Audi's owned by Volkswagen.
They're the biggest corporation in Germany.
They are the biggest employer in Germany.
And the German military in 2010 said, peak oil will probably be here by 2013 and it will
begin to impact the economy by about 2026, which happens to be the same year that Audi and Mercedes,
another big German automaker, are both set as their target date to basically go all electric.
So option number one is these big gigantic global automakers have decided to wager 100-year-old
companies in supply chains on a virtue signal exercise.
And option number two is these big global national companies have been tapped on the shoulders
by their national security apparatus, as in Tolla said,
there is an acute fossil fuel supply demand imbalance coming circa 2025, 2025,
2026, 2027, and you need to move your supply chains fast.
Go.
And to me, the virtue signaling exercise doesn't hold water.
Yeah, I'm with you.
Do you have friends that kind of buy into the second narrative there?
I'm with you 100%.
Yes.
Yeah, they absolutely buy into.
the narrative. And I've talked to people in the energy business, manufacturing business. I've
not said anybody that said, no, Luke, it's just a virtue signaling exercise. I think it's,
it's been unanimous that there's a fossil fuel supply demand issue. You can go back to Matt
Simmons' work in 05 with Twilight in the Desert and some of the things he wrote about. You can look at the,
you know, the the the Perito principle, the 80-20 rule holding for global oil supplies, where if you
look, it's stunning when you really start digging into it. Like 100 fields produce like 30 or 40%
of the world's oil and like they're all 50 years older, right? So it all sort of adds up.

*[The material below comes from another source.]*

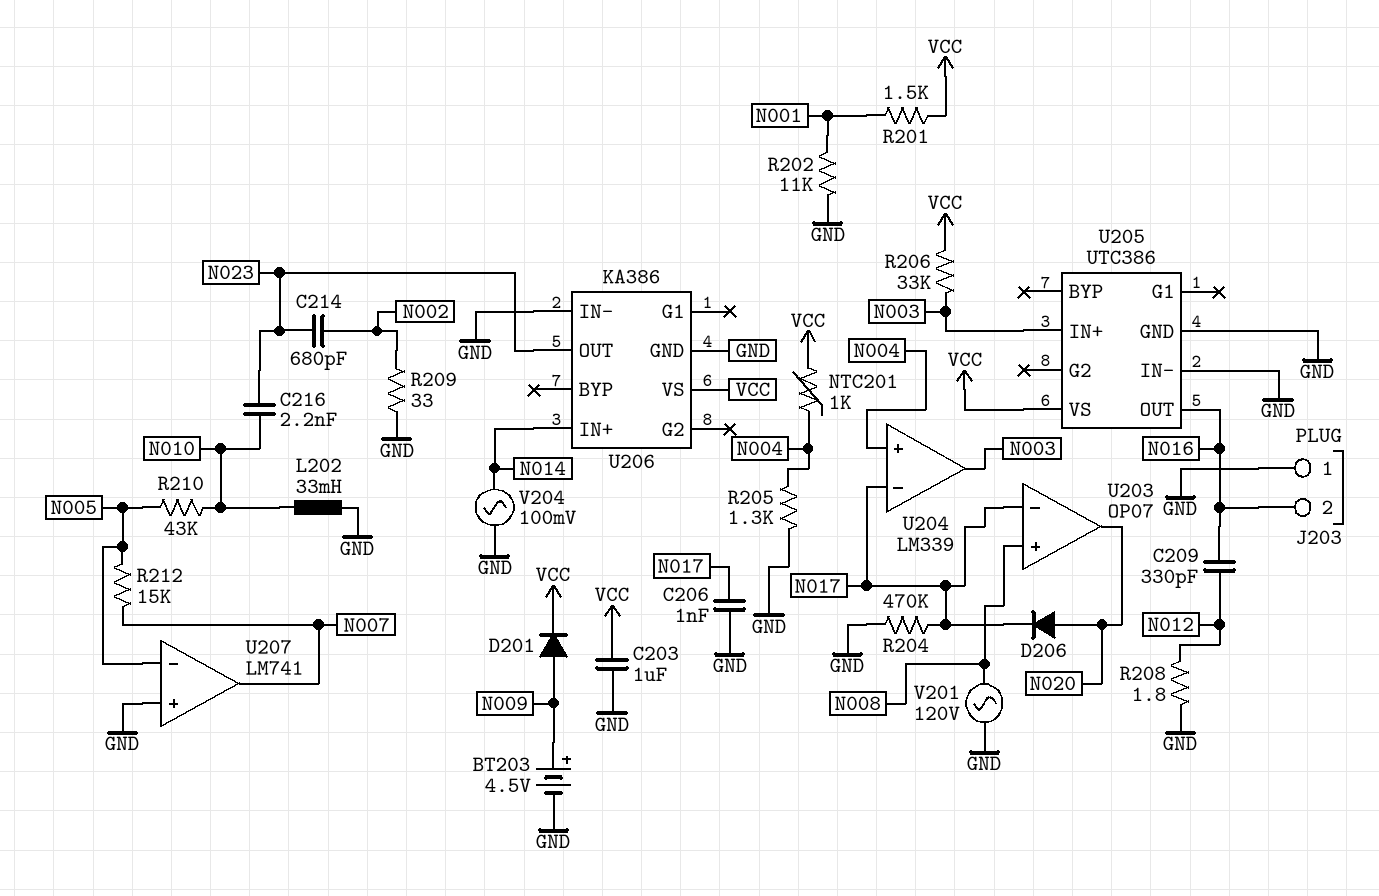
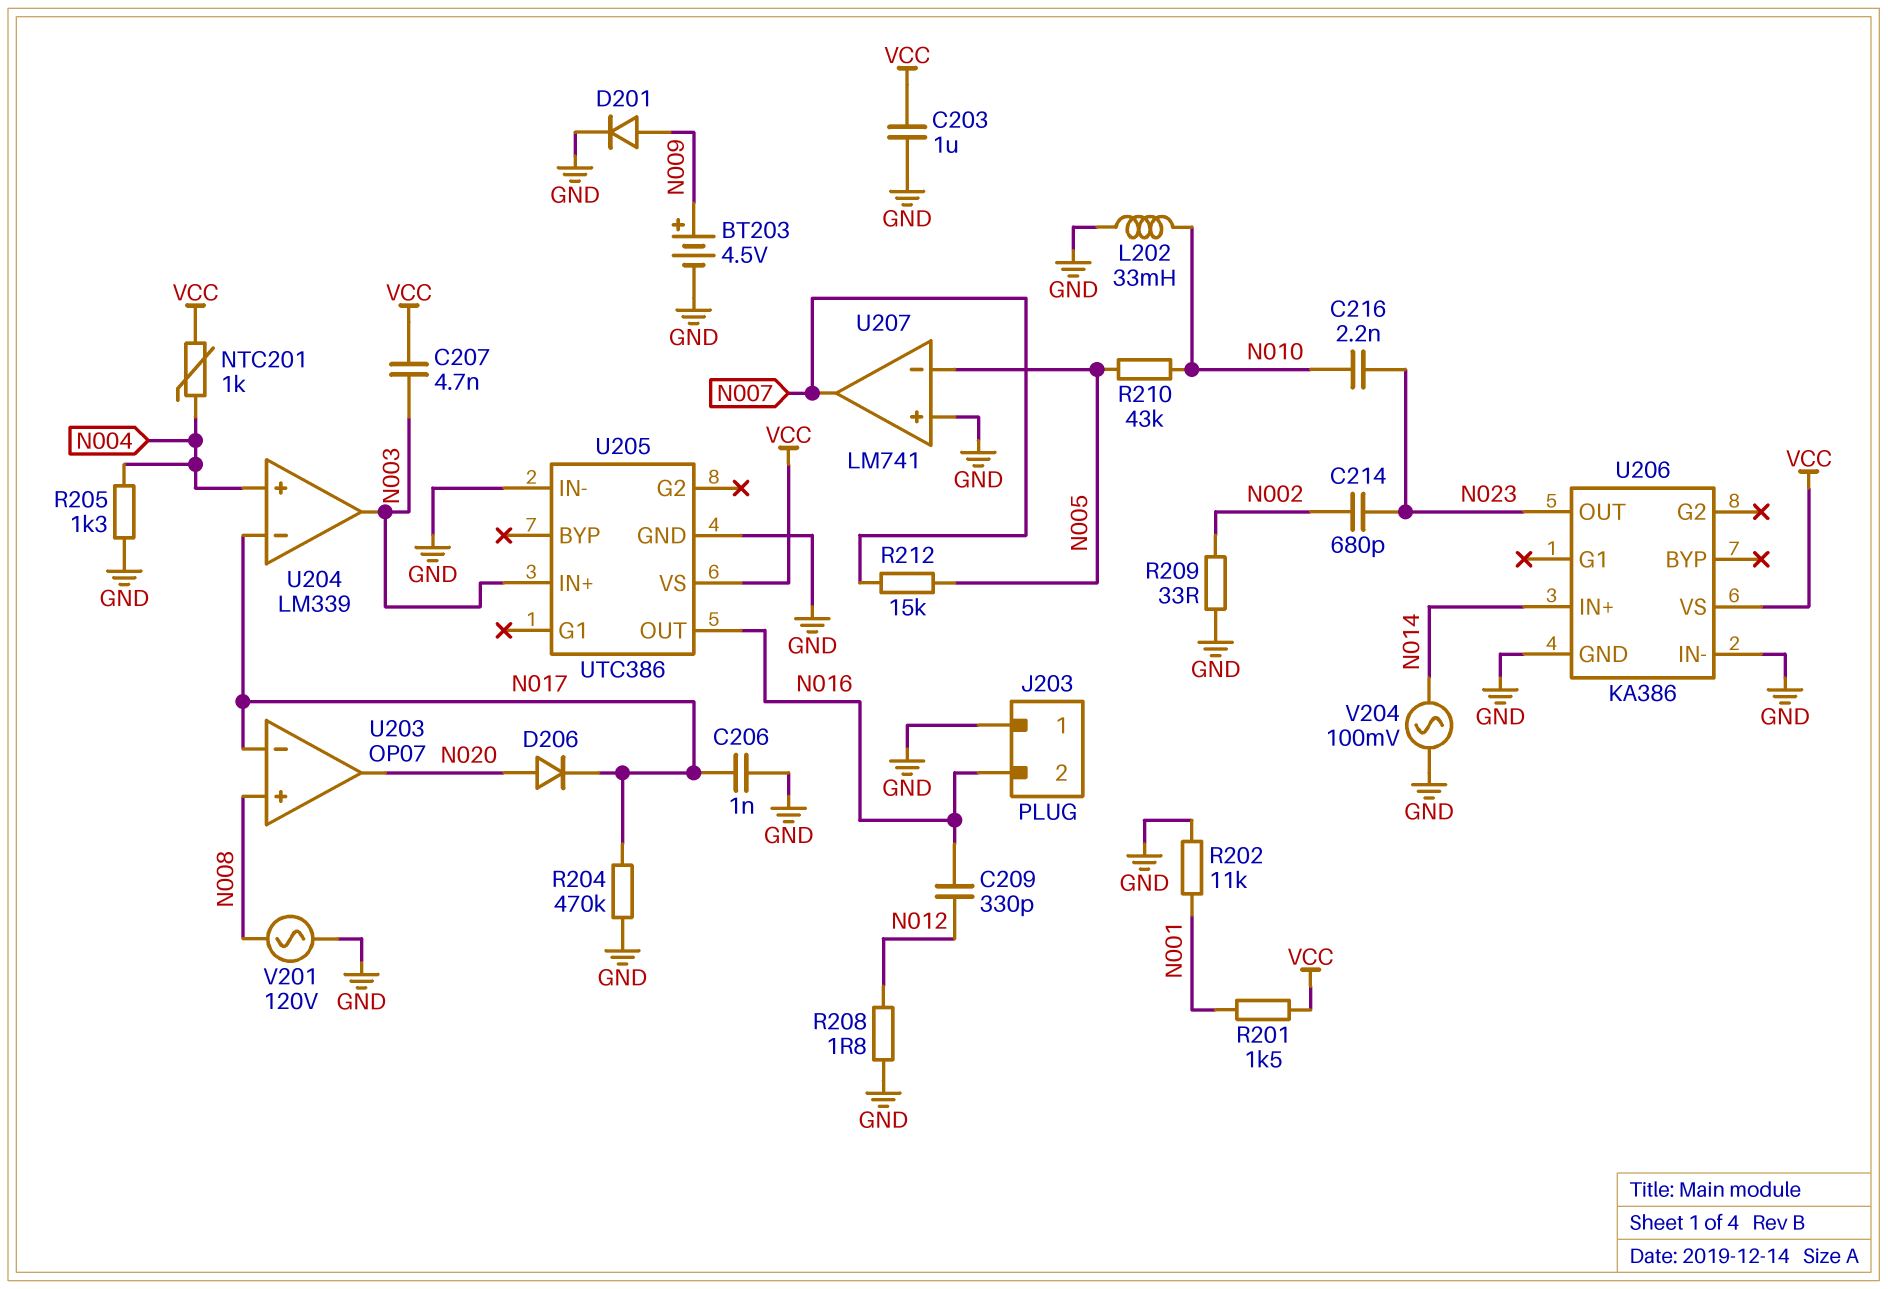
C207: none -> 4.7nF (N003, VCC)
D201: diode (A N009, K VCC) -> diode (A N009, K GND)
R206: 33k (N003, VCC) -> none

And at any rate, where I go with all this by way of background in terms of a theme is twofold.
Number one, the peak cheap oil thing I let off with. But then number two, anything electric
vehicle supply chain from a commodity standpoint, metal standpoint, I think that sector, I think probably has a very
powerful tailwinds coming as matters of national security for multiple countries for probably
at least the next several years. Luke, we could talk all night. This is how these conversations
always end. We could talk all night. But thanks for coming on the show. I want to highlight your book,
you got two of them with the Mr. X interviews are fantastic. If you're listening to Luke and you're
saying, how does this guy know so much breadth? I would tell you, having read his books,
I just had a much deeper appreciation, and it helped me understand Luke himself and kind of
the way he processes information from a macro standpoint through those books. So I can't promote the
books highly enough. I love those, the books that you put out there, Luke. And give people a
handoff if they want to learn more about you. Give them a handoff where they're a handoff where
they can learn more. Absolutely. Yeah, they can check us out. Our website's F F-F-T-T-L-C.com. You can
noodle around on there, find out what we're up to. Also, our different product offerings,
retail and institutional investors. And then I have a pretty active Twitter feed at
at Luke Grom and L-U-K-E-G-R-O-M-E-N. I think I spelled my name right. It's all one word on Twitter.
And he's always deleting tweets whenever I'm up there.
Just kidding. Just kidding. Luke, thank you so much for coming on the show. It's always a pleasure to have you.
Thanks, I'm pressing. I always enjoy talking.